* _Problem_: Going line by line through the entries below, tally those that hold the string "merchant". Give only the total.

* _Supplied entries_:
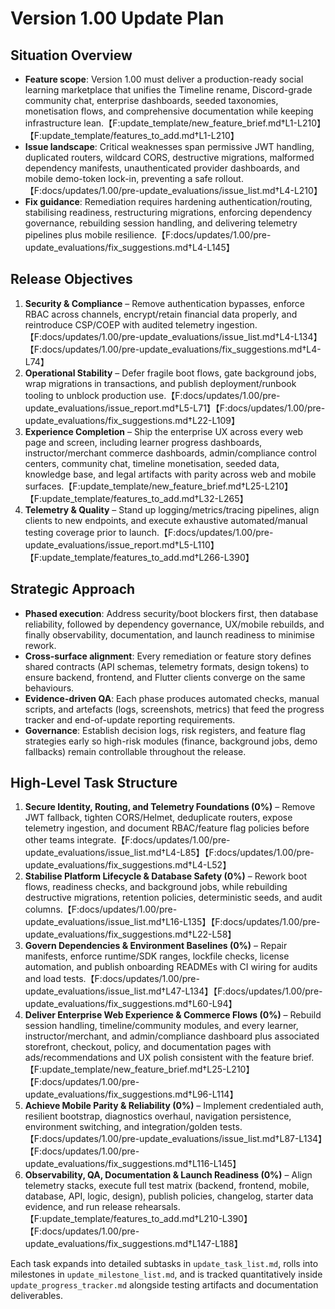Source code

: # Version 1.00 Update Plan

## Situation Overview
- **Feature scope**: Version 1.00 must deliver a production-ready social learning marketplace that unifies the Timeline rename, Discord-grade community chat, enterprise dashboards, seeded taxonomies, monetisation flows, and comprehensive documentation while keeping infrastructure lean.【F:update_template/new_feature_brief.md†L1-L210】【F:update_template/features_to_add.md†L1-L210】
- **Issue landscape**: Critical weaknesses span permissive JWT handling, duplicated routers, wildcard CORS, destructive migrations, malformed dependency manifests, unauthenticated provider dashboards, and mobile demo-token lock-in, preventing a safe rollout.【F:docs/updates/1.00/pre-update_evaluations/issue_list.md†L4-L210】
- **Fix guidance**: Remediation requires hardening authentication/routing, stabilising readiness, restructuring migrations, enforcing dependency governance, rebuilding session handling, and delivering telemetry pipelines plus mobile resilience.【F:docs/updates/1.00/pre-update_evaluations/fix_suggestions.md†L4-L145】

## Release Objectives
1. **Security & Compliance** – Remove authentication bypasses, enforce RBAC across channels, encrypt/retain financial data properly, and reintroduce CSP/COEP with audited telemetry ingestion.【F:docs/updates/1.00/pre-update_evaluations/issue_list.md†L4-L134】【F:docs/updates/1.00/pre-update_evaluations/fix_suggestions.md†L4-L74】
2. **Operational Stability** – Defer fragile boot flows, gate background jobs, wrap migrations in transactions, and publish deployment/runbook tooling to unblock production use.【F:docs/updates/1.00/pre-update_evaluations/issue_report.md†L5-L71】【F:docs/updates/1.00/pre-update_evaluations/fix_suggestions.md†L22-L109】
3. **Experience Completion** – Ship the enterprise UX across every web page and screen, including learner progress dashboards, instructor/merchant commerce dashboards, admin/compliance control centers, community chat, timeline monetisation, seeded data, knowledge base, and legal artifacts with parity across web and mobile surfaces.【F:update_template/new_feature_brief.md†L25-L210】【F:update_template/features_to_add.md†L32-L265】
4. **Telemetry & Quality** – Stand up logging/metrics/tracing pipelines, align clients to new endpoints, and execute exhaustive automated/manual testing coverage prior to launch.【F:docs/updates/1.00/pre-update_evaluations/issue_report.md†L5-L110】【F:update_template/features_to_add.md†L266-L390】

## Strategic Approach
- **Phased execution**: Address security/boot blockers first, then database reliability, followed by dependency governance, UX/mobile rebuilds, and finally observability, documentation, and launch readiness to minimise rework.
- **Cross-surface alignment**: Every remediation or feature story defines shared contracts (API schemas, telemetry formats, design tokens) to ensure backend, frontend, and Flutter clients converge on the same behaviours.
- **Evidence-driven QA**: Each phase produces automated checks, manual scripts, and artefacts (logs, screenshots, metrics) that feed the progress tracker and end-of-update reporting requirements.
- **Governance**: Establish decision logs, risk registers, and feature flag strategies early so high-risk modules (finance, background jobs, demo fallbacks) remain controllable throughout the release.

## High-Level Task Structure
1. **Secure Identity, Routing, and Telemetry Foundations (0%)** – Remove JWT fallback, tighten CORS/Helmet, deduplicate routers, expose telemetry ingestion, and document RBAC/feature flag policies before other teams integrate.【F:docs/updates/1.00/pre-update_evaluations/issue_list.md†L4-L85】【F:docs/updates/1.00/pre-update_evaluations/fix_suggestions.md†L4-L52】
2. **Stabilise Platform Lifecycle & Database Safety (0%)** – Rework boot flows, readiness checks, and background jobs, while rebuilding destructive migrations, retention policies, deterministic seeds, and audit columns.【F:docs/updates/1.00/pre-update_evaluations/issue_list.md†L16-L135】【F:docs/updates/1.00/pre-update_evaluations/fix_suggestions.md†L22-L58】
3. **Govern Dependencies & Environment Baselines (0%)** – Repair manifests, enforce runtime/SDK ranges, lockfile checks, license automation, and publish onboarding READMEs with CI wiring for audits and load tests.【F:docs/updates/1.00/pre-update_evaluations/issue_list.md†L47-L134】【F:docs/updates/1.00/pre-update_evaluations/fix_suggestions.md†L60-L94】
4. **Deliver Enterprise Web Experience & Commerce Flows (0%)** – Rebuild session handling, timeline/community modules, and every learner, instructor/merchant, and admin/compliance dashboard plus associated storefront, checkout, policy, and documentation pages with ads/recommendations and UX polish consistent with the feature brief.【F:update_template/new_feature_brief.md†L25-L210】【F:docs/updates/1.00/pre-update_evaluations/fix_suggestions.md†L96-L114】
5. **Achieve Mobile Parity & Reliability (0%)** – Implement credentialed auth, resilient bootstrap, diagnostics overhaul, navigation persistence, environment switching, and integration/golden tests.【F:docs/updates/1.00/pre-update_evaluations/issue_list.md†L87-L134】【F:docs/updates/1.00/pre-update_evaluations/fix_suggestions.md†L116-L145】
6. **Observability, QA, Documentation & Launch Readiness (0%)** – Align telemetry stacks, execute full test matrix (backend, frontend, mobile, database, API, logic, design), publish policies, changelog, starter data evidence, and run release rehearsals.【F:update_template/features_to_add.md†L210-L390】【F:docs/updates/1.00/pre-update_evaluations/fix_suggestions.md†L147-L188】

Each task expands into detailed subtasks in `update_task_list.md`, rolls into milestones in `update_milestone_list.md`, and is tracked quantitatively inside `update_progress_tracker.md` alongside testing artifacts and documentation deliverables.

* _Response box_: 2